Chasseur, cueilleur, conteur

De l’abolition des privilèges du héros.

Chasseur, cueilleur, conteur
Józef Chełmoński, Lièvre dans le champ (détail), 1888.

Ursula K. Le Guin avance dans « The Carrier Bag Theory of Fiction » que le modèle classique du héros et de la narration exclusivement fondée sur le conflit et sa résolution remonte au chasseur du Paléolithique. Son auto-promotion à coups de peintures rupestres épiques a si bien fonctionné que l’humanité en est venue à négliger, pour sonder les mystères de sa propre existence, un autre archétype – celui du discret cueilleur. (Il est vrai que ramasser des graines et des baies est une activité moins spectaculaire – moins dramatique, moins racontable – que le massacre d’un mammouth.)

Les cueilleurs correspondent assez à l’idée que je me fais des flâneurs, tandis que les chasseurs seraient plutôt des flambeurs. Les cueilleurs sont trop égalitaires et inattentifs au prestige pour se mettre autant en avant que les chasseurs, s’ériger comme eux en modèles pour le reste de l’humanité. Le ridicule tient à être connu.

Le projet de fonder une narration sur autre chose que le conflit du héros recoupe inopinément ce que j’écrivais de Terrence Malick, « qui décentre sa caméra et la délie des personnages de ses films (la fait danser avec eux, d’après Natalie Portman), quitte à s’en éloigner et musarder à leur périphérie, dédaignant raconter exclusivement leur histoire pour mieux témoigner des beautés de ce monde ». Le héros n’est pas tout, le conflit n’est pas la seule dynamique à l’œuvre dans une histoire, d’autres richesses attendent d’être… cueillies.
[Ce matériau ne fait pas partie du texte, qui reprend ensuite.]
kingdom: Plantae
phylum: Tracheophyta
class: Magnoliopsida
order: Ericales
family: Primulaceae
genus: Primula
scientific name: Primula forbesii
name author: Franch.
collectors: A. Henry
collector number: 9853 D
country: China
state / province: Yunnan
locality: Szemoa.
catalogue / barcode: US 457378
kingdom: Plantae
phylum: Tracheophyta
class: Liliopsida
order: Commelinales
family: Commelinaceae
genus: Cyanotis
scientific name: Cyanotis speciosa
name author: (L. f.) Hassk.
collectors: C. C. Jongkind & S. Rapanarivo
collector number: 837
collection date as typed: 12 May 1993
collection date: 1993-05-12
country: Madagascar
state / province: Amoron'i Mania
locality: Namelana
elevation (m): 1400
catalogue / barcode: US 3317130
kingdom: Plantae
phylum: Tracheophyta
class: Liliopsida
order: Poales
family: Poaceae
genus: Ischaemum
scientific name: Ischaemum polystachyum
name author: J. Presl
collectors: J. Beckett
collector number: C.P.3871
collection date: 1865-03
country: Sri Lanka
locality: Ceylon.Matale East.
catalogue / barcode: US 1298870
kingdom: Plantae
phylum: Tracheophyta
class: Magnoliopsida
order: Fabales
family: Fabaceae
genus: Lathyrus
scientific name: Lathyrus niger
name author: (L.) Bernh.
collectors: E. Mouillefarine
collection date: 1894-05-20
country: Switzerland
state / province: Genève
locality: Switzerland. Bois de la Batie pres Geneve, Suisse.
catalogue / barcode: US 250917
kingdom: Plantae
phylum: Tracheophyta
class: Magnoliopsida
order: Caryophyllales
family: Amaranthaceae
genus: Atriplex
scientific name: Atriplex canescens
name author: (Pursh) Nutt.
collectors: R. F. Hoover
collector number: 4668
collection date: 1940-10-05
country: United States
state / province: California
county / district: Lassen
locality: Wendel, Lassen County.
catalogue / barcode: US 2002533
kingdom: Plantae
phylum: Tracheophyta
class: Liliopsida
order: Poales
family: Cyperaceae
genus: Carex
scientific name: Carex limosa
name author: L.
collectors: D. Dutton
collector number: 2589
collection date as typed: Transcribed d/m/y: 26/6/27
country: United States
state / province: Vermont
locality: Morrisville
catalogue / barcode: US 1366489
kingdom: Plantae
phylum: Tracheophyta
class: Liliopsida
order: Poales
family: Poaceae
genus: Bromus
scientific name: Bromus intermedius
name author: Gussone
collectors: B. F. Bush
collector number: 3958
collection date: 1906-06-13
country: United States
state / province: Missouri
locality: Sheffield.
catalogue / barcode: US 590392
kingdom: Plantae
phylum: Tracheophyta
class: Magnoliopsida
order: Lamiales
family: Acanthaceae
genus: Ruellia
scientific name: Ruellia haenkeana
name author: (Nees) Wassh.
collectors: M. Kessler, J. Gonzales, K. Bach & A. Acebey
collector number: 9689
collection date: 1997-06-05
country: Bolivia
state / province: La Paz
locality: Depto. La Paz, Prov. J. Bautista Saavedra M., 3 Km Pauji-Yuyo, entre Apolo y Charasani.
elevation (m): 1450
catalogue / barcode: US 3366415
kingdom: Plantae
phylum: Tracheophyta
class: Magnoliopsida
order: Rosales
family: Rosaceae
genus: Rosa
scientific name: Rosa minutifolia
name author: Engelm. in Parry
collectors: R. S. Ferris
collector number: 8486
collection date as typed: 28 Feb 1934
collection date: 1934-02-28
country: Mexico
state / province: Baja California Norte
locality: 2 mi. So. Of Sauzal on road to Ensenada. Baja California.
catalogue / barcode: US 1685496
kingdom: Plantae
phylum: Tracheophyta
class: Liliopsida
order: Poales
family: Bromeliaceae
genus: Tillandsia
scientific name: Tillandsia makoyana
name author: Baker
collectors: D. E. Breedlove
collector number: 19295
Concevoir la fiction comme un sac ou une besace susceptible de recevoir cette abondance, c’est-à-dire avant tout comme un cadre hospitalier, revient à abolir les privilèges du héros, à le déloger du rôle central qu’il s’est arrogé dans le récit et à reconsidérer certains présupposés hâtifs qui président à sa mise en scène :

Le héros a donc décrété, par l’intermédiaire de ses porte-parole les législateurs, premièrement, que la forme appropriée du récit est celle de la flèche ou de la lance, qui partant d’ici fonce et TOC ! atteint sa cible (elle tombe raide morte) ; deuxièmement, que la préoccupation centrale du récit, y compris du roman, est le conflit ; et troisièmement, que l’histoire n’est bonne que dans la mesure où le héros y prend part.
Je vais à l’encontre de tout cela. J’irais même jusqu’à dire que la forme naturelle, adéquate, appropriée du roman pourrait être celle d’un sac, d’une besace. Un livre contient des mots. Les mots contiennent des choses. Ils sont porteurs de sens. Un roman est un « paquet sacré », qui maintient les choses dans une relation particulière et puissante entre elles et avec nous.
L’une des relations entre les éléments du roman peut très bien être celle du conflit, mais réduire la narration au conflit est absurde. (J’ai lu un manuel d’écriture qui disait : « Une histoire doit être vue comme une bataille », et dissertait de stratégies, d’attaques, de victoires, etc.) Le conflit, la compétition, le stress, la lutte, etc., au sein du récit conçu comme une besace / un ventre / une boîte / une maison / un paquet sacré, peuvent être considérés comme des éléments nécessaires d’un tout qui lui-même ne peut être caractérisé ni comme un conflit ni comme une harmonie, puisque son but n’est ni la résolution ni la stase, mais un processus continu.
Enfin, il est clair que le Héros n’a pas fière allure dans cette besace. Il a besoin d’une scène, d’un piédestal ou d’un pinacle. Mettez-le dans un sac et il ressemble à un lapin, à une pomme de terre.
C’est pourquoi j’aime les romans : au lieu de héros, ils contiennent des personnes.

Cela me rappelle un passage de The Gift, que j’évoquais la semaine dernière, où Lewis Hyde confronte l’économie de marché à une économie du don comme Le Guin confronte le chasseur au cueilleur :

Un échange marchand présente un équilibre ou une stase : vous payez pour équilibrer la balance. Mais lorsque vous offrez un cadeau, il y a un élan et le poids se transfère d’un corps à l’autre.

Comme l’Épice dans Dune, le don doit circuler. Il se tarit dès qu’on tente de l’accaparer, de le transformer en capital. Mais libéré, c’est une rivière qui ne cesse de s’écouler dans le lit sans cesse renouvelé des donneurs.